Below you can see an exemplary warning (and error) that is thrown by the UVM environment for each of these instructions.
# UVM_WARNING uvm/sim/../src/env/cvxif_scoreboard.svh(207) @ 660: uvm_test_top.env.scoreboard [CVXIF_SCOREBOARD] Instr "vmandn.mm v2, v2, v0 m1, tu, mu" in Prog "vmandnot" failed:
# at 660: State Difference (Tail agnostic policy violation in mask instruction wtih ref.vl = 16)
# ref.vproc_register[2]: e8404a51302f2e3247434b3a323b2505, dut.vproc_reg[2]: a0000001202524200501012020212505
#
# UVM_ERROR uvm/sim/../src/env/cvxif_scoreboard.svh(223) @ 820: uvm_test_top.env.scoreboard [CVXIF_SCOREBOARD] Program "vmandnot" failed
How to reproduce
You can reproduce these errors by running the cvxif_test_direct_issue_79 test in the UVM environment.
Side note
Spike handles mask instructions with tail-undisturbed policy (at least for all the test programs of the cvxif_test_direct_issue_79 test). Which means that in the UVM_WARNINGs, the ref.vproc_register can be seen as the tail-undisturbed golden-reference, so the result of the dut should be equal or larger than the reference in order to be compliant with the tail-agnostic policy.

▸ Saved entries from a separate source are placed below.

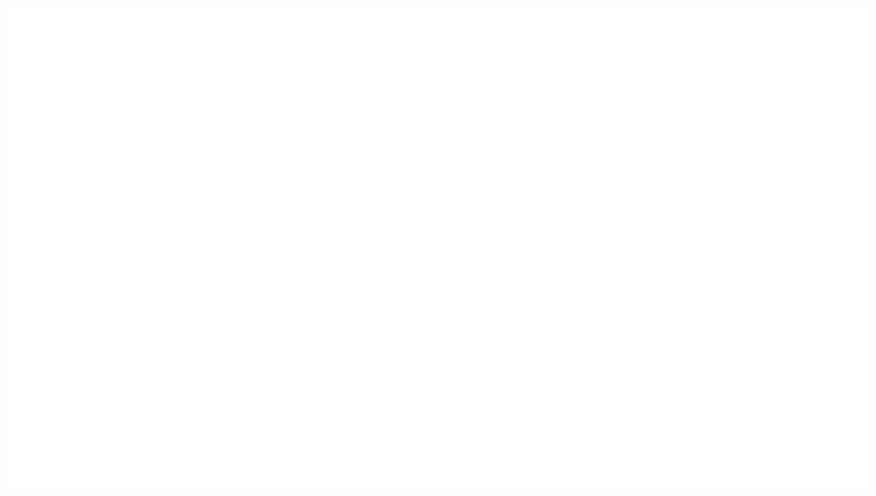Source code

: <div id="htmlwidget-6692338c847fdd557be0" style="width:672px;height:480px;" class="visNetwork html-widget"></div>
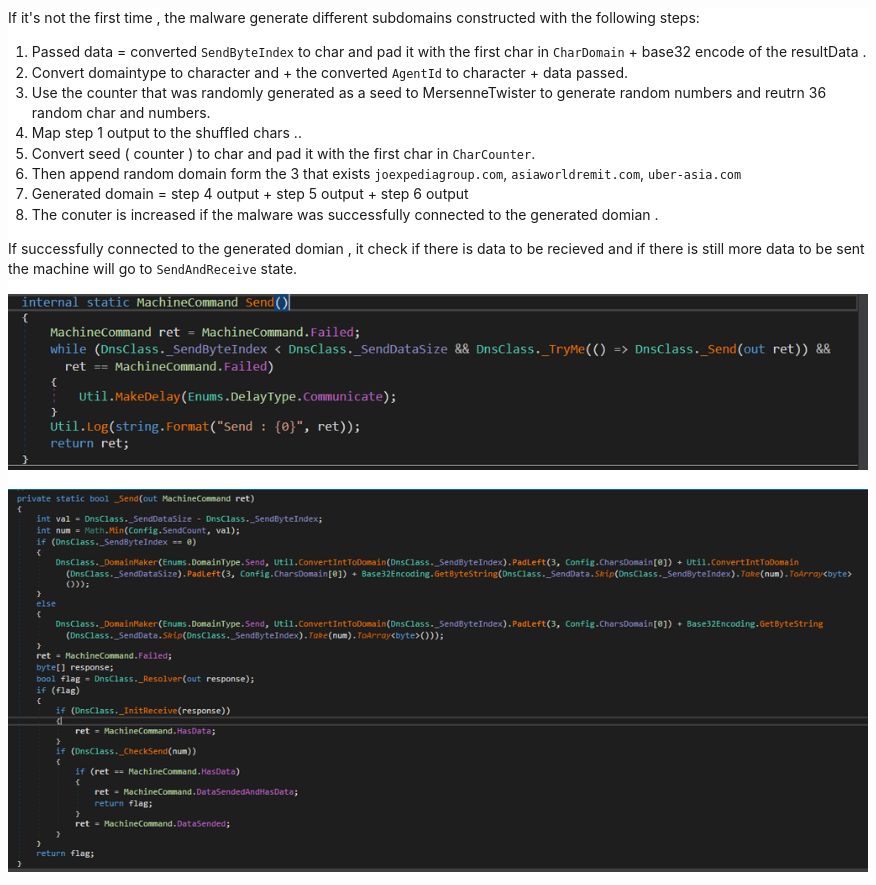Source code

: 

If it's not the first time , the malware generate different subdomains constructed with the following steps:

1. Passed data = converted `SendByteIndex` to char  and pad it with the first char in `CharDomain`  + base32 encode of the resultData .
2. Convert domaintype to character and + the converted `AgentId` to character + data passed.
3. Use the counter that was randomly generated  as a seed to MersenneTwister to generate random numbers  and reutrn 36 random char and numbers.
4. Map step 1 output to the shuffled chars ..
5. Convert seed ( counter ) to char  and pad it with the first char in `CharCounter`.
6. Then append random domain form the 3 that exists  `joexpediagroup.com`, `asiaworldremit.com`, `uber-asia.com`
7. Generated domain = step 4 output + step 5 output + step 6 output
8. The conuter is increased if the malware was successfully connected to the generated domian .

If successfully connected to the generated domian , it check if there is data to be recieved and if there is still more data to be sent the machine will go to `SendAndReceive` state.


[![29.PNG](/assets/Malware-Analysis/Apt34/29.PNG)](/assets/Malware-Analysis/Apt34/29.PNG)

[![27.PNG](/assets/Malware-Analysis/Apt34/27.PNG)](/assets/Malware-Analysis/Apt34/27.PNG)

Also, the ref.vl in the UVM_WARNING shows the vector length that was used in the reference model for this instruction.
Hi @moimfeld,
thanks for reporting this. Indeed, these instructions are currently executed in the same fashion as the regular vand, vor, etc., with the EMUL always set to 1. Therefore, the instructions apply the operation to the entire vector register (or at least to the first VL bytes, rather than the first VL bits only), which is why the result should be correct but the tail policy is not respected.
I will think about a way to solve this.